How to Protect Yourself
The common thread across all 10 violations: traders do not know the exact rules of their firm before they start trading. They assume all firms have the same rules. They do not.
Before starting any evaluation:
1. Read the complete rules document for your specific firm and account size 2. Create a checklist of every rule with the specific threshold 3. Set up monitoring -- whether a spreadsheet, platform alerts, or an automated audit tool -- that tracks your compliance in real time 4. Test your strategy against the firm's rules before risking the challenge fee
Most account terminations are preventable. The rules are public. The thresholds are specific. The only question is whether you take the time to learn them before or after they cost you $200-500.

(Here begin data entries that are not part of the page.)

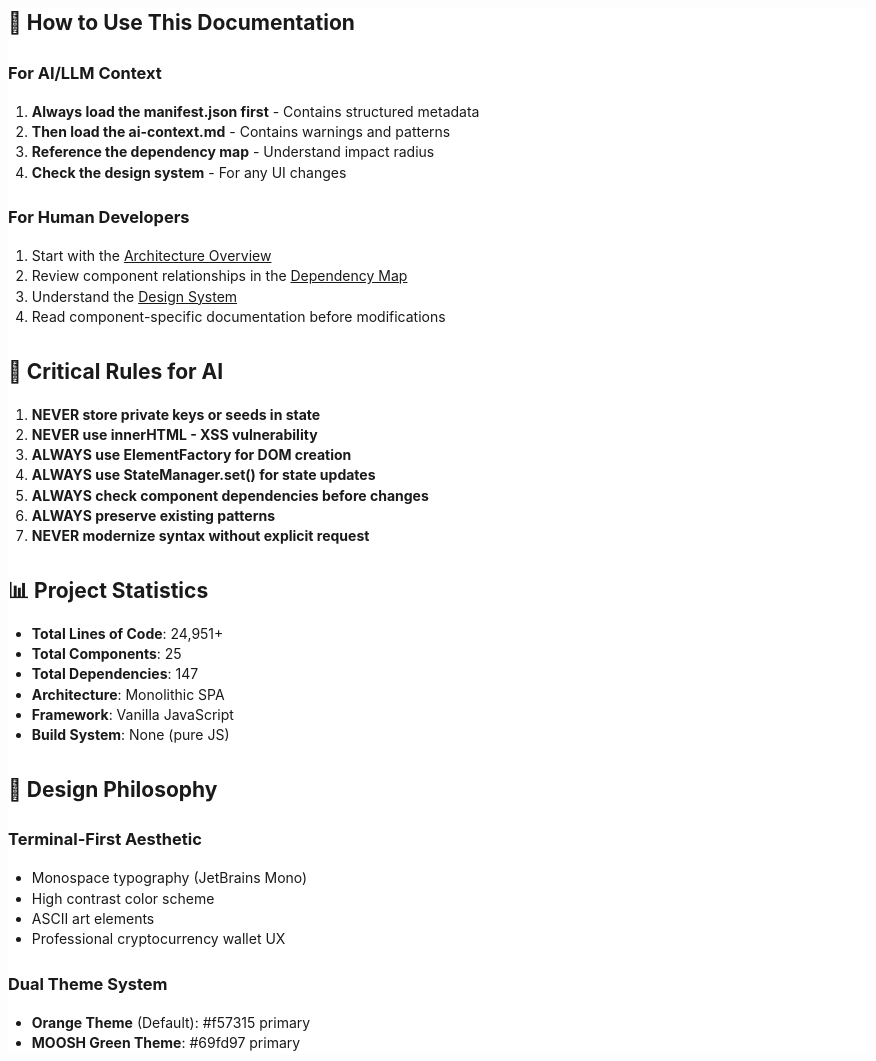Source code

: ## 📖 How to Use This Documentation

### For AI/LLM Context
1. **Always load the manifest.json first** - Contains structured metadata
2. **Then load the ai-context.md** - Contains warnings and patterns
3. **Reference the dependency map** - Understand impact radius
4. **Check the design system** - For any UI changes

### For Human Developers
1. Start with the [Architecture Overview](FORENSIC-ANALYSIS/code-archaeology/architecture-overview.md)
2. Review component relationships in the [Dependency Map](CODE-DNA/relationship-graphs/component-dependency-map.json)
3. Understand the [Design System](PIXEL-PERFECT-DESIGN/atomic-design-tokens/complete-design-system.md)
4. Read component-specific documentation before modifications

## 🚨 Critical Rules for AI

1. **NEVER store private keys or seeds in state**
2. **NEVER use innerHTML - XSS vulnerability**
3. **ALWAYS use ElementFactory for DOM creation**
4. **ALWAYS use StateManager.set() for state updates**
5. **ALWAYS check component dependencies before changes**
6. **ALWAYS preserve existing patterns**
7. **NEVER modernize syntax without explicit request**

## 📊 Project Statistics

- **Total Lines of Code**: 24,951+
- **Total Components**: 25
- **Total Dependencies**: 147
- **Architecture**: Monolithic SPA
- **Framework**: Vanilla JavaScript
- **Build System**: None (pure JS)

## 🎨 Design Philosophy

### Terminal-First Aesthetic
- Monospace typography (JetBrains Mono)
- High contrast color scheme
- ASCII art elements
- Professional cryptocurrency wallet UX

### Dual Theme System
- **Orange Theme** (Default): #f57315 primary
- **MOOSH Green Theme**: #69fd97 primary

Run a free Vigil audit to check your trades against 20+ prop firm rulesets. See which violations you are most at risk for.
Frequently Asked Questions
What is the most common prop firm rule violation?
Maximum drawdown breach is the most common violation, accounting for 40-50% of all prop firm terminations. Daily loss limit violations are the second most common at 25-30%.
Can I get terminated from a prop firm for holding trades overnight?
Yes, if your firm restricts overnight holding. Apex prohibits holding through the 4:59 PM ET close. TopStep may restrict it on funded accounts. Always check your specific firm rules before holding positions overnight.
Is copy trading allowed on prop firm accounts?
No. Nearly all major prop firms (FTMO, TopStep, Apex, The5%ers, FundedNext) explicitly prohibit copy trading, trade copying, and third-party account management. Violations are detected through trade timing analysis and result in immediate termination.
What happens if I violate a prop firm rule?
Most rule violations result in immediate account termination with no warning or second chance. The challenge fee is forfeit and you must purchase a new evaluation to try again. Some firms offer free retries under specific conditions.